_WHAT TO WORK ON_. Could you please count how many lines in the data below hold the string "citoyenneté"? Reply with only the number.

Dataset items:

★ ★ ★ ★ ★ ★ ★

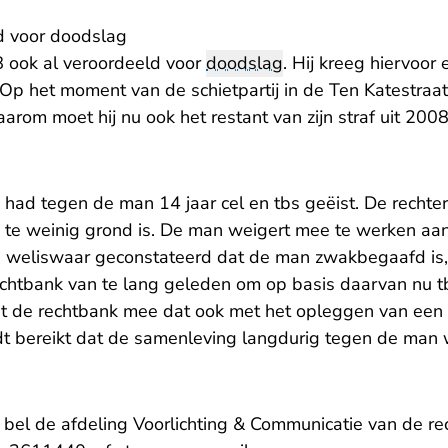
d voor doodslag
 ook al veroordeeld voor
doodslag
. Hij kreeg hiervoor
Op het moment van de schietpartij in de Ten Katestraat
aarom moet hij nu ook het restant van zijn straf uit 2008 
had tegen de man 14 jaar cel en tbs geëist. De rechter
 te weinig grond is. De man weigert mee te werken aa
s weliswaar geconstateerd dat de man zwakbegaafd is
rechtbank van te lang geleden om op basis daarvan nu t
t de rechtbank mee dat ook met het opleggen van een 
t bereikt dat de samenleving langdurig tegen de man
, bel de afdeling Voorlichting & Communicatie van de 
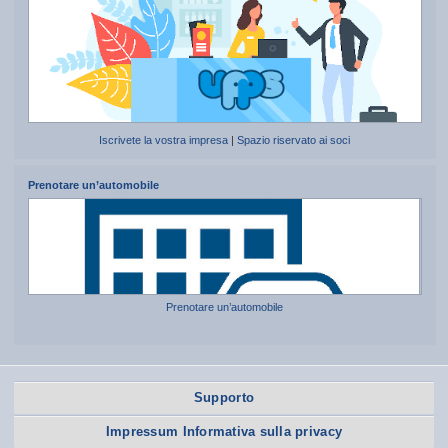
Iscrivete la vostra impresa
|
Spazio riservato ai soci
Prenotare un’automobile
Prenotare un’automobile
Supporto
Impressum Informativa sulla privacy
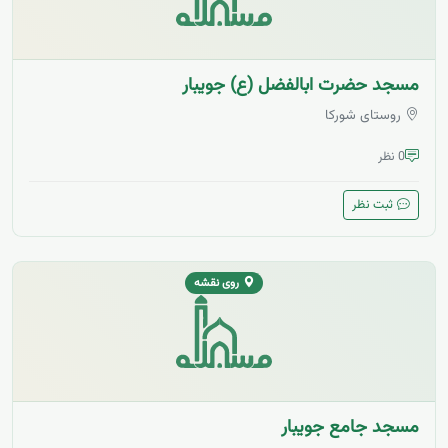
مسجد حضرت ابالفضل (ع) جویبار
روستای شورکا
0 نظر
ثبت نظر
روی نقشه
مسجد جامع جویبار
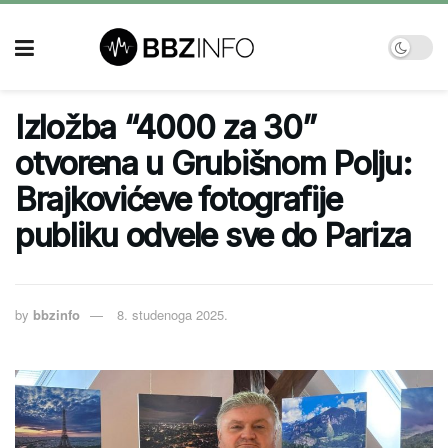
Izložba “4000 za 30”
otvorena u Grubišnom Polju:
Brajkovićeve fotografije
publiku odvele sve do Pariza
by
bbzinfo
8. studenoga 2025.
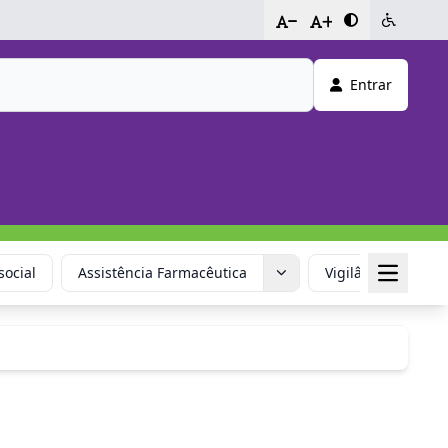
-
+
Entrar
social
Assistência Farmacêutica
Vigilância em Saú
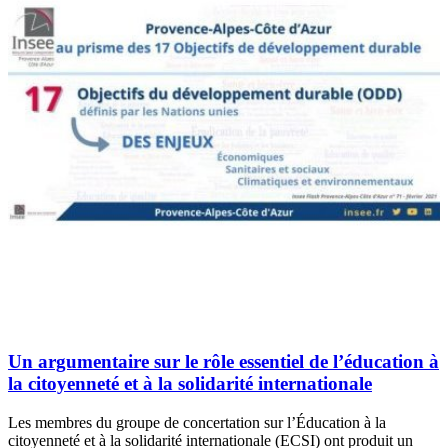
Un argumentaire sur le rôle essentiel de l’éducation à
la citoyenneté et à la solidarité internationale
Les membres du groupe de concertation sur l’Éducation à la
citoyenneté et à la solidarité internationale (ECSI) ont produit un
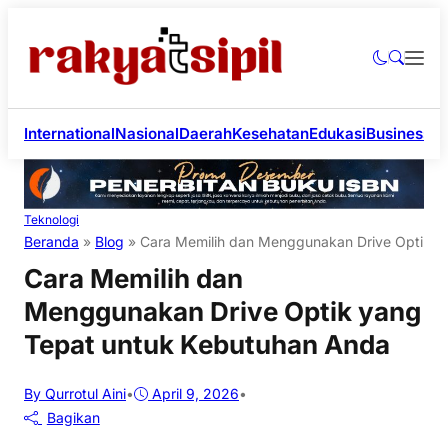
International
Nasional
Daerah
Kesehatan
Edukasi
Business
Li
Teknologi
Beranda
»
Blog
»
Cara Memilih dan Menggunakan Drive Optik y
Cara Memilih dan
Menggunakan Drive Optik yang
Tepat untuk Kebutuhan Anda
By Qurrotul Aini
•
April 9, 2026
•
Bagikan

★ ★ ★ ★ ★ ★ ★

_TASK ANSWER_. 2